I am writing a dataframe to a Hudi table(which is stored in Minio) by using Spark. Table is synching with Hive. The column that I choose to be partition column have a value like this in some rows: “Mağaza/Dükkan”. It has a slash character middle of it so when i check from Minio, there are a folder named “Mağaza” and a folder named “Dükkan” in it, instead of single folder with name “Mağaza/Dükkan”.
So, hive treats this type of structure as two different values, as shown in the exception:
ERROR HMSDDLExecutor: default.mytable add partition failed
MetaException(message:Invalid partition key & values; keys [uzmanlik_alanlari, ], values [Mağaza, Dükkan, ])

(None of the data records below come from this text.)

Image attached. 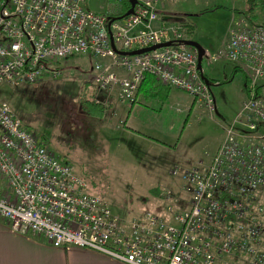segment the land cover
I'll return each mask as SVG.
<instances>
[{
    "label": "built area",
    "instance_id": "obj_1",
    "mask_svg": "<svg viewBox=\"0 0 264 264\" xmlns=\"http://www.w3.org/2000/svg\"><path fill=\"white\" fill-rule=\"evenodd\" d=\"M87 1L0 0V83L18 87L44 75L55 78L60 61L91 56L93 82L103 96L95 101L102 107L113 94L123 108L131 107L150 76L185 93L211 117L214 99L197 68L198 51L184 43L178 22L162 20L159 0H135L122 16L121 0H103V12L89 9ZM257 2L264 17V0ZM202 59L228 61L254 85L264 77V25L242 18L222 50H203ZM263 127L264 98L251 92L213 153L168 170L188 193L184 206L169 204L168 221L147 211L119 219L2 101L0 219L52 247L88 249L121 264H264V203L257 201L264 188Z\"/></svg>",
    "mask_w": 264,
    "mask_h": 264
},
{
    "label": "rangeland",
    "instance_id": "obj_2",
    "mask_svg": "<svg viewBox=\"0 0 264 264\" xmlns=\"http://www.w3.org/2000/svg\"><path fill=\"white\" fill-rule=\"evenodd\" d=\"M87 2L96 12L106 6L103 0ZM248 6V0H159L157 4L160 14L183 17L193 27L194 40L211 55L222 50L229 30L245 17ZM94 61L91 56H70L60 61L62 69L55 78L44 75L37 83L19 87L0 83V102L14 110L25 129L56 159L70 166L85 182L86 192L103 198L117 218L147 211L168 221V205L184 206L188 198L179 176L168 170L191 166L204 153H213L248 89L256 88V96L264 98V77L246 87L243 74L230 62L202 59L201 72L215 105L211 117L183 92L155 91L151 104L142 100L137 104L147 108L140 110L132 133L126 130L129 122L124 127L111 106L95 101L101 100V93L90 70ZM83 99L99 104L103 114H94ZM166 192L167 198L161 195ZM257 201L264 203V188Z\"/></svg>",
    "mask_w": 264,
    "mask_h": 264
},
{
    "label": "crops",
    "instance_id": "obj_3",
    "mask_svg": "<svg viewBox=\"0 0 264 264\" xmlns=\"http://www.w3.org/2000/svg\"><path fill=\"white\" fill-rule=\"evenodd\" d=\"M157 12L159 10L157 8ZM205 76L204 74H202ZM206 78V77H205ZM207 79V78H206ZM156 82V83H155ZM157 81L145 80L137 89L134 102L129 108L123 106L117 101L116 96L109 102L111 110L121 115V120L124 123L128 121L129 126L126 130L132 131L135 129L137 117L141 114V109L145 106H137L143 104L139 101L148 102L151 104L155 91L169 93L173 88H167ZM101 94V99H102ZM148 113V112H146ZM152 119V118H151ZM263 131V129H262ZM219 144H217L218 146ZM216 146V147H217ZM215 149V148H214ZM0 264H121L113 259H110L100 253L83 249L75 246L68 247H52L47 242L39 237L29 234H21L10 230L8 225L0 219Z\"/></svg>",
    "mask_w": 264,
    "mask_h": 264
},
{
    "label": "trees",
    "instance_id": "obj_4",
    "mask_svg": "<svg viewBox=\"0 0 264 264\" xmlns=\"http://www.w3.org/2000/svg\"><path fill=\"white\" fill-rule=\"evenodd\" d=\"M121 11L118 13L119 14V16L120 15H122L123 13H124V11H125V9L128 7V3H127V1L126 0H121ZM248 4H249V6H248V9H247V11H246V13H245V20L248 22V23H255V24H260V25H264V17H263V6L262 5H260V4H258V2H257V0H248ZM163 14H168V15H171V14H169V13H163ZM178 24L183 28V32H184V35H185V37L188 39V40H191V41H195L194 40V38H193V32H194V30H193V27L190 25V24H187V22L185 21V19L182 17V18H180L178 21ZM56 68L58 69V70H61L62 68H61V65L59 64V63H57L56 64ZM234 68V70L236 71H240L237 67H233ZM241 72V71H240ZM242 73V72H241ZM243 74V73H242ZM43 78V77H42ZM41 78V79H42ZM202 78L204 79V80H206L207 82V84H208V80L202 75ZM40 79V80H41ZM39 80V81H40ZM145 80H148V81H154V79L152 78V77H150V76H145L144 77V79H143V81H145ZM39 81H37V82H39ZM143 81H142V83H143ZM156 81V80H155ZM36 82V83H37ZM141 83V84H142ZM156 83V82H155ZM243 83H244V86H246L247 87V84H249L248 83V81H247V79H246V77H245V75L243 74ZM158 84V83H157ZM160 84V83H159ZM162 85V84H161ZM255 85V84H254ZM254 85H251V87H253ZM162 86H164V87H166V89L167 88H169V87H167V86H165V85H162ZM19 87V86H18ZM140 87V86H139ZM138 87V88H139ZM251 91H253L256 95L258 94V91L256 90V88H253V89H248V91H247V93H251ZM249 93V94H250ZM249 94H247V96H249ZM83 103L84 104H86V106H88L89 108H90V110L94 113V114H96V115H98V116H100L101 115V113H102V107L99 105V104H96V103H94L92 100H84L83 99ZM14 111V110H13ZM16 114V113H15ZM103 114V113H102ZM17 115V114H16ZM18 116V115H17Z\"/></svg>",
    "mask_w": 264,
    "mask_h": 264
},
{
    "label": "water",
    "instance_id": "obj_5",
    "mask_svg": "<svg viewBox=\"0 0 264 264\" xmlns=\"http://www.w3.org/2000/svg\"><path fill=\"white\" fill-rule=\"evenodd\" d=\"M126 1L128 2L129 7L127 8V10L122 15H127V14L131 13V11L133 9V6L135 4V0H126ZM161 18L164 21H171V22H177L179 20L178 18H176V17H174L172 15L163 14V13H161ZM184 43L186 45H189V46L194 47L198 51L199 57H198V60H197V68L199 70H201L200 56H201V54H202V52H203L204 49H202L200 47V45L198 44V42H196V41H191V40H188L187 39V40H184ZM167 44H168V42H164V43L157 44V45L150 46V47H146V48H143V49H140V50H134V51H131V52H128V53L129 54H133V53L135 54V53H139V52H142V51L151 50V49H153L155 47H159V46H163V45H167ZM204 81L207 82L206 80H204Z\"/></svg>",
    "mask_w": 264,
    "mask_h": 264
}]
</instances>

at org.apache.hadoop.hive.metastore.api.ThriftHiveMetastore$add_partitions_req_result$add_partitions_req_resultStandardScheme.read(ThriftHiveMetastore.java)
..
..
ERROR:main:Py4JJava Error: An error occurred while calling o291.save.
: org.apache.hudi.exception.HoodieMetaSyncException: Could not sync using the meta sync class org.apache.hudi.hive.HiveSyncTool
..
..
I know I can change the ‘/’ characters with something else but it will cause data loss. How can I resolve this? Thank you.